I did a lot of walking to get down this hallway and it wasn’t always easy. Patience was needed to accomplish this and it is not one of my virtues. I painted a bedroom, purchased a small amount of furniture, found a part time writing job, went back to school, bought a car, sat on my parents and my friend’s couches and cried, started going to the movies by myself, learned to balance my checkbook, went through a lot of boxes filled with stuff from my old life and had a yard sale, learned to smile at interesting people, joined a writing group, and have made a number of new, interesting friends. I will soon graduate with a Bachelor’s degree and have started interviewing on a quest for a new job that will hopefully allow me to swim in deeper water. Yes, it has been a busy year and a year that has finally allowed me to see the progress that I have made in very concrete ways.

It’s hard to do this sort of personal writing in a small, local newspaper. In many ways it would be far easier to write for a much larger publication, which would feel more anonymous. It’s difficult to be an unknown when you are writing about what it feels like to get a new life and your picture and name appear above your writing, in the small town that you’ve lived in for your entire life. It makes writing the more difficult stuff, impossible. For me though, this is the only kind of writing that I can do right now. It sounds a bit self-centered, this writing that is “all about me,” and yet it really isn’t just about that.

In the short time that I’ve had to “write in my own voice” in this space that Brian Curry so graciously loans me, I’ve had the pleasure of talking to people who have read what I’ve written here, and who are able to relate to the experiences that I talk about. It’s reinforcing to realize that I am not alone in this “getting a new life” experience, and to have someone tell me that the words I have written have made a difference in their lives, is truly huge for me.
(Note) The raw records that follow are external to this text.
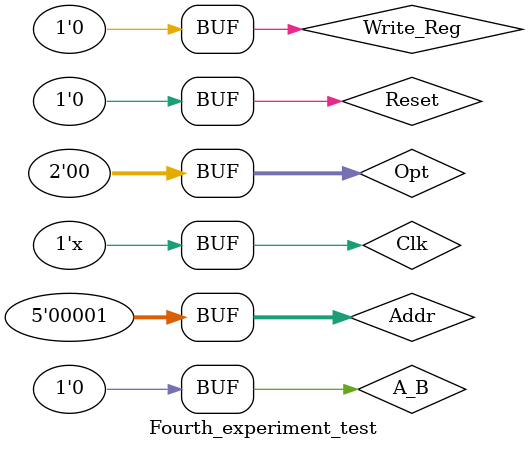
<source format=v>
`timescale 1ns / 1ps


module Fourth_experiment_test;

	// Inputs
	reg [4:0] Addr;
	reg Write_Reg;
	reg [1:0] Opt;
	reg Clk;
	reg Reset;
	reg A_B;

	// Outputs
	wire [7:0] LED;

	// Instantiate the Unit Under Test (UUT)
	RegisterFile uut (
		.Addr(Addr), 
		.Write_Reg(Write_Reg), 
		.Opt(Opt), 
		.Clk(Clk), 
		.Reset(Reset), 
		.A_B(A_B), 
		.LED(LED)
	);
   always #20 Clk = ~Clk;
	initial begin
		// Initialize Inputs
		Addr = 5'b00001;
		Write_Reg = 1;
		Opt = 0;
		Clk = 1;
		Reset = 0;
		A_B = 0;

		// Wait 100 ns for global reset to finish
		#100;
      Addr = 5'b00001;
		Write_Reg = 0;
		Opt = 0;
		A_B = 0; 
		// Add stimulus here

	end
      
endmodule


</source>
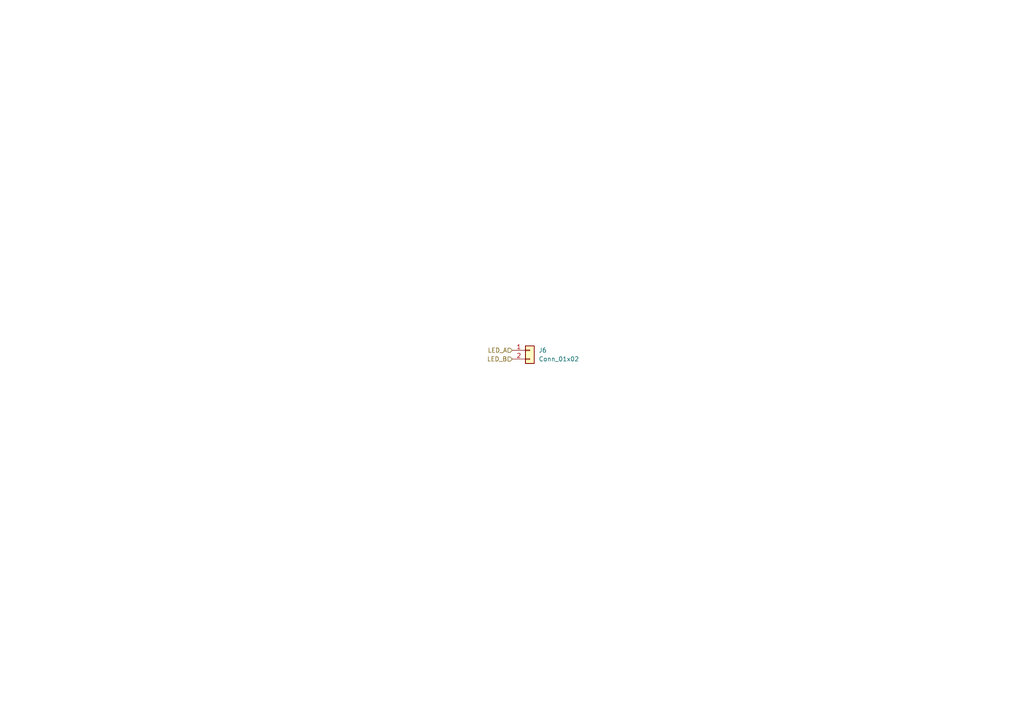
<source format=kicad_sch>
(kicad_sch
	(version 20250114)
	(generator "eeschema")
	(generator_version "9.0")
	(uuid "1f2203a7-34cf-46ec-8746-78ff5e4d1e8b")
	(paper "A4")
	(title_block
		(title "Replacable LED COB Lamp")
		(date "2025-04-08")
		(rev "0")
		(company "WPI ECE2799 D25")
		(comment 1 "Raymond, Daniel")
		(comment 2 "Hogan, Rye")
		(comment 3 "Bryan, Tahje")
	)
	
	(hierarchical_label "LED_B"
		(shape input)
		(at 148.59 104.14 180)
		(effects
			(font
				(size 1.27 1.27)
			)
			(justify right)
		)
		(uuid "db428c5c-299c-417e-a51f-956d1cdcd98e")
	)
	(hierarchical_label "LED_A"
		(shape input)
		(at 148.59 101.6 180)
		(effects
			(font
				(size 1.27 1.27)
			)
			(justify right)
		)
		(uuid "f152ba44-2f12-4ff5-ac21-79c84083dd40")
	)
	(symbol
		(lib_id "Connector_Generic:Conn_01x02")
		(at 153.67 101.6 0)
		(unit 1)
		(exclude_from_sim no)
		(in_bom yes)
		(on_board yes)
		(dnp no)
		(fields_autoplaced yes)
		(uuid "7b567abd-a4ca-4bf7-b1cc-4fc9df9c2f09")
		(property "Reference" "J6"
			(at 156.21 101.5999 0)
			(effects
				(font
					(size 1.27 1.27)
				)
				(justify left)
			)
		)
		(property "Value" "Conn_01x02"
			(at 156.21 104.1399 0)
			(effects
				(font
					(size 1.27 1.27)
				)
				(justify left)
			)
		)
		(property "Footprint" "Connector_Wire:SolderWire-0.75sqmm_1x02_P4.8mm_D1.25mm_OD2.3mm"
			(at 153.67 101.6 0)
			(effects
				(font
					(size 1.27 1.27)
				)
				(hide yes)
			)
		)
		(property "Datasheet" "~"
			(at 153.67 101.6 0)
			(effects
				(font
					(size 1.27 1.27)
				)
				(hide yes)
			)
		)
		(property "Description" "Generic connector, single row, 01x02, script generated (kicad-library-utils/schlib/autogen/connector/)"
			(at 153.67 101.6 0)
			(effects
				(font
					(size 1.27 1.27)
				)
				(hide yes)
			)
		)
		(pin "1"
			(uuid "7fdebbbb-4f39-419c-b43e-1e55ac8430ad")
		)
		(pin "2"
			(uuid "ea4e5686-b2b1-4f56-96c0-b3c9c07f2bfa")
		)
		(instances
			(project ""
				(path "/c27c9155-8dca-4b9f-ac37-1fd4cce6afa0/76942dc6-e049-4955-b889-5040feac9504"
					(reference "J6")
					(unit 1)
				)
			)
		)
	)
)

</source>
Certainly we’re not talking major life changing differences, but subtle difference in the way people view themselves, where they are heading, and helping them realize that they can get there in one piece.

So, yes, in many ways this is all about me, and yet it is about so much more. If just one person reads this and realizes that although they may be stuck in a dark hallway now, that does not have to be the case forever, then my job for today is done.